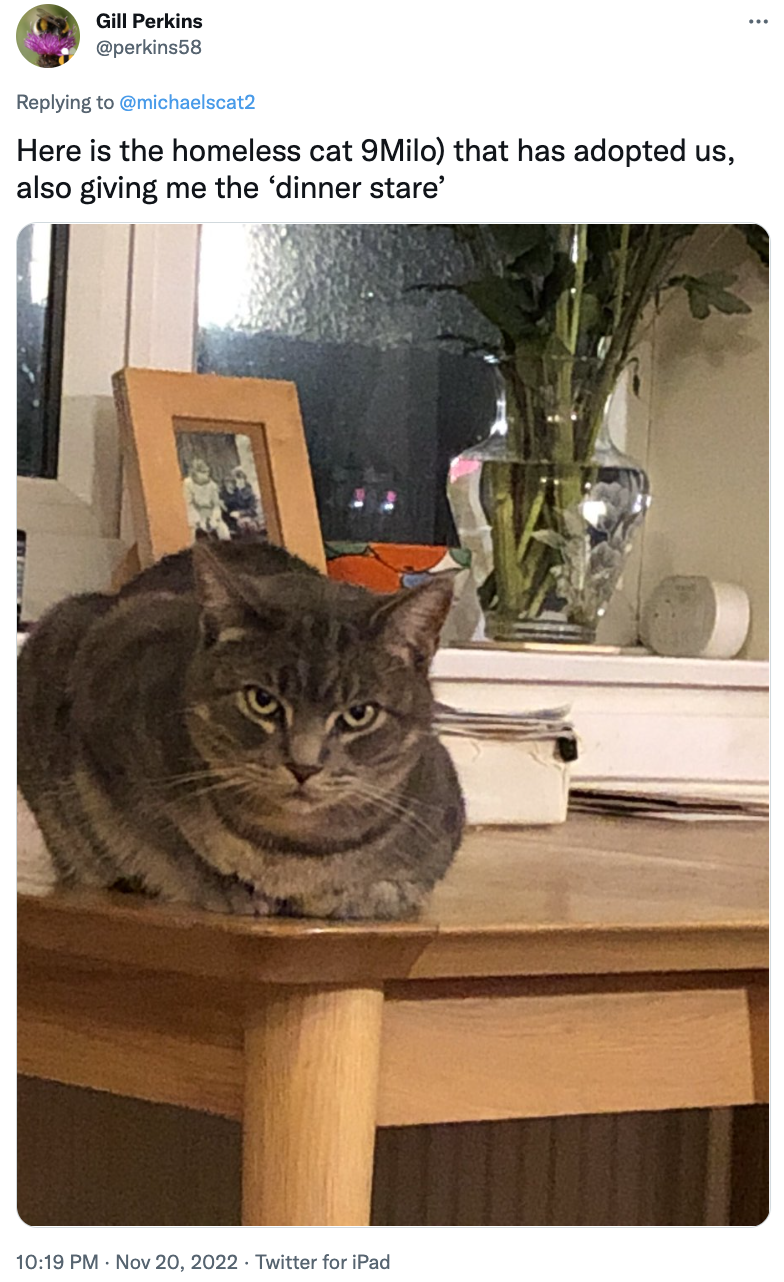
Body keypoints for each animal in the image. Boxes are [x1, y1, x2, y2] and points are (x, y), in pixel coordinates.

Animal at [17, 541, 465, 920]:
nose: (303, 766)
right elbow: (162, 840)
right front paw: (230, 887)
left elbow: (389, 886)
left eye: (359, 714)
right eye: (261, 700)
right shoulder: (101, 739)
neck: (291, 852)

————

▸ Task description: Only the lines from the one with "right front paw: (230, 887)" through the last line of the records belong in the answer, each copied exactly.

▸ Task response:
right front paw: (230, 887)
left elbow: (389, 886)
left eye: (359, 714)
right eye: (261, 700)
right shoulder: (101, 739)
neck: (291, 852)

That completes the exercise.